The space shuttle Discovery launched into orbit on its final voyage Thursday afternoon, marking the culmination of nearly three decades of service.

The shuttle's last trip will take it to the International Space Station, allowing crews to install more storage space and perform some maintenance during scheduled spacewalks.

It's been a long time to get to this point for this mission. The first launch was scrubbed in November, when cracks were found on the external fuel tanks during the countdown.

It took until January for NASA to understand the cracking and to be assured the repairs would work. Then last month, the lead spacewalker was injured in a bicycle crash and had to be replaced on the crew.

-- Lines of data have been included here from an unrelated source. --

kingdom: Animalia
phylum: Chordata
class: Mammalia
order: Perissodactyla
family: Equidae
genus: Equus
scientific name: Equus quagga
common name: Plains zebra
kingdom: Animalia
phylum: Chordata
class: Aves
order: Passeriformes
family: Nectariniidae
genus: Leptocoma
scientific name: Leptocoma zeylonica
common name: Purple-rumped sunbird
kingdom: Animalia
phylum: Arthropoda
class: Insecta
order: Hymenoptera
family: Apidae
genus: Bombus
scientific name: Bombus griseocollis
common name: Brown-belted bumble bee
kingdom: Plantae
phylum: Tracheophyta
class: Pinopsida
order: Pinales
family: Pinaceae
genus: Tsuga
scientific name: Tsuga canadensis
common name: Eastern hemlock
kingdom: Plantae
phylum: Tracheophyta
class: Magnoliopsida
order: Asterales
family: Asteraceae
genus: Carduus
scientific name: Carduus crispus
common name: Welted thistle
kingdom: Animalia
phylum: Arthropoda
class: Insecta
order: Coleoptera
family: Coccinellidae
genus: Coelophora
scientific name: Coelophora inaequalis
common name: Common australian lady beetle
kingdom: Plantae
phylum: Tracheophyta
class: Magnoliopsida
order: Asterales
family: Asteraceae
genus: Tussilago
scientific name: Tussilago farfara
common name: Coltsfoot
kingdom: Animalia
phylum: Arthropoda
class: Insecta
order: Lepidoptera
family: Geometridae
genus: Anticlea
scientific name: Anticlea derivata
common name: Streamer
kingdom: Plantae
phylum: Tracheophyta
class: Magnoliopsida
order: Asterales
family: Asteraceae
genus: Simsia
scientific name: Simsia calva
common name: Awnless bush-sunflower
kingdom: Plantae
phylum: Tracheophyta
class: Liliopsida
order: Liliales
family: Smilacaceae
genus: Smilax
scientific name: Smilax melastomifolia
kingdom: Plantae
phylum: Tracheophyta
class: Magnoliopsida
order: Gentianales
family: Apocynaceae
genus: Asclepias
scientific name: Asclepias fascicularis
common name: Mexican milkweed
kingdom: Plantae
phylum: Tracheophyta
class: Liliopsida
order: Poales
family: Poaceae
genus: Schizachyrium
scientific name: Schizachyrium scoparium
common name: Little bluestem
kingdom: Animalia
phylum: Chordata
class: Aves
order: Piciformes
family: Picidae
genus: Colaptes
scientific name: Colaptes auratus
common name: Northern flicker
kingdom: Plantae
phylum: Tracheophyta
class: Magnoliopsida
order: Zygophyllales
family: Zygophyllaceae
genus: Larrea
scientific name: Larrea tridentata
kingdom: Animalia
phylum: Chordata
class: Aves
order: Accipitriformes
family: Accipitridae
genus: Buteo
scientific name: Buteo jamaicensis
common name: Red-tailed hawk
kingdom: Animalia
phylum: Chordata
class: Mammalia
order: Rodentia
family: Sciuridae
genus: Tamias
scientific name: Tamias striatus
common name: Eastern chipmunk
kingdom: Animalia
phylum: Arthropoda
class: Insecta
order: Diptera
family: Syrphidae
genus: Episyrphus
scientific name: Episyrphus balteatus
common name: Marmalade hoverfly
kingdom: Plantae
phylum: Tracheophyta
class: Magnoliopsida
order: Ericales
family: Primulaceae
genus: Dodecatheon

The launch occurred just before 5 p.m. ET in Cape Canaveral, and thousands turned up to watch the event.

After Discovery returns from its 11-day mission, it will be retired, the first of three shuttles to be mothballed this year. NASA has decided to bring the shuttle program to an end, ushering an uncertain future for the U.S. space program.

The White House has said it wants to retire the 30-year-old shuttle program to free NASA up for grander outer space travel, with plans to explore asteroids and Mars.

Discovery has had an impressive career since its first launch in 1984. It carried the Hubble Space Telescope into orbit in 1990 and returned veteran astronaut John Glenn to space at age 77. It's flown to the Space Station 12 times and spent a total of 352 days in space, circling the Earth 5,628 times.

For this final mission, the crew of six will be bringing up two major payloads.

One is a load of spare parts for the International Space Station. The other is a pressurized module, called the Permanent Multipurpose Module, which that will provide more working space on the space station.

The PMM will also carry Robonaut 2 -- better known as R2 -- the first human-like robot in space, which will become a permanent resident of the station.